◆ PROBLEM TO SOLVE: Reproduce every record exactly as it appears, but not the pictures.

Start of EXERCISE MATERIALS

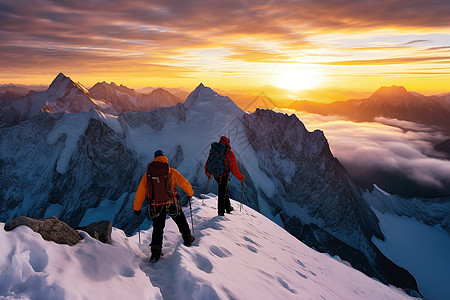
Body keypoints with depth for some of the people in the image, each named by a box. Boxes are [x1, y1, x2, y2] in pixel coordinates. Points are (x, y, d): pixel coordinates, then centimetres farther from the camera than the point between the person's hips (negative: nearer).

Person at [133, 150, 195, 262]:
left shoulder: (147, 174, 5)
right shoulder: (172, 172, -1)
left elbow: (140, 192, 8)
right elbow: (185, 183, 9)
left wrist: (136, 208, 19)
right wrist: (190, 193, 28)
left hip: (156, 207, 2)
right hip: (171, 204, -1)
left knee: (158, 229, 16)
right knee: (181, 221, 24)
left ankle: (155, 253, 11)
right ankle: (187, 239, 36)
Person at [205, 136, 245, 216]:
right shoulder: (230, 153, -11)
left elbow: (208, 163, 9)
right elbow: (234, 168, -9)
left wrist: (207, 173, 23)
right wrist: (240, 177, 2)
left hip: (216, 174, 5)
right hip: (224, 175, -5)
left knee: (224, 190, 22)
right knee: (222, 193, 5)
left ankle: (228, 207, 32)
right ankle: (221, 211, 13)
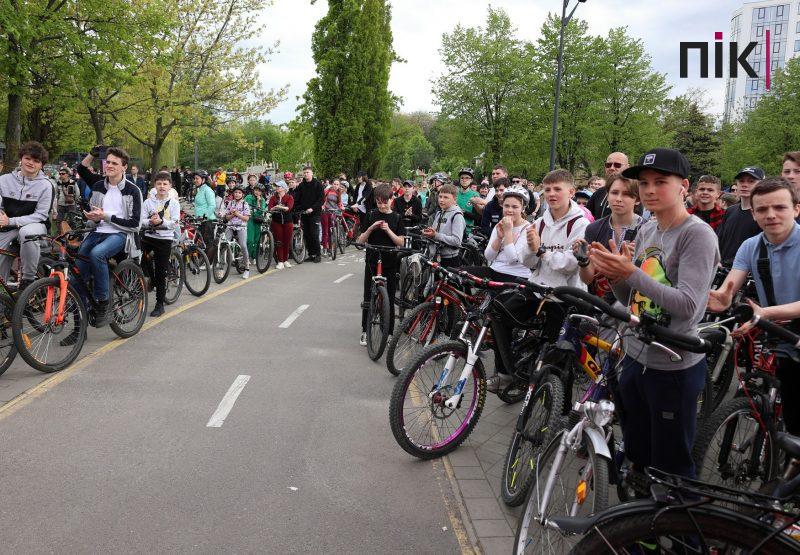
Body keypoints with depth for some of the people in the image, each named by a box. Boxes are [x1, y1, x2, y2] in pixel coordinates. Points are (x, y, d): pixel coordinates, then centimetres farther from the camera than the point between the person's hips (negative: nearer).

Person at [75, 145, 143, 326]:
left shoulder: (132, 191, -2)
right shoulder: (99, 185, 12)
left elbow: (135, 224, -8)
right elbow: (81, 169, 31)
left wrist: (105, 216, -14)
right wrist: (92, 154, 13)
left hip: (120, 234, -5)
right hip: (98, 232, 5)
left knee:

End of EXERCISE MATERIALS

◆ RESULT FOR THIS EXERCISE:
Body keypoints with depth for some of the people in the image, each named by a box. Boxes are [x1, y1, x2, y2] in pixel coordinates. Points are (x, y, d): pixel coordinates, then centimetres farther from the camera than the point between the person's hips (negative: nearer).

Person at [133, 150, 195, 262]:
left shoulder: (147, 174, 5)
right shoulder: (172, 172, -1)
left elbow: (140, 192, 8)
right elbow: (185, 183, 9)
left wrist: (136, 208, 19)
right wrist: (190, 193, 28)
left hip: (156, 207, 2)
right hip: (171, 204, -1)
left knee: (158, 229, 16)
right knee: (181, 221, 24)
left ankle: (155, 253, 11)
right ankle: (187, 239, 36)
Person at [205, 136, 245, 216]:
right shoulder: (230, 153, -11)
left elbow: (208, 163, 9)
right elbow: (234, 168, -9)
left wrist: (207, 173, 23)
right wrist: (240, 177, 2)
left hip: (216, 174, 5)
right hip: (224, 175, -5)
left knee: (224, 190, 22)
right knee: (222, 193, 5)
left ankle: (228, 207, 32)
right ankle: (221, 211, 13)
Body keypoints with depth for some of the people in the image, each named by a box. Boxes are [x1, y1, x2, y2] in pixel coordinates. Points are (x, y, d): pixel coordinates, then centimetres farther from the camera than the point between the person's hips (negative: nearer).

Person at [75, 145, 143, 326]:
left shoulder: (132, 191, -2)
right shoulder: (99, 185, 12)
left elbow: (135, 224, -8)
right elbow: (81, 169, 31)
left wrist: (105, 216, -14)
right wrist: (92, 154, 13)
left hip: (120, 234, -5)
right hip: (98, 232, 5)
left knee:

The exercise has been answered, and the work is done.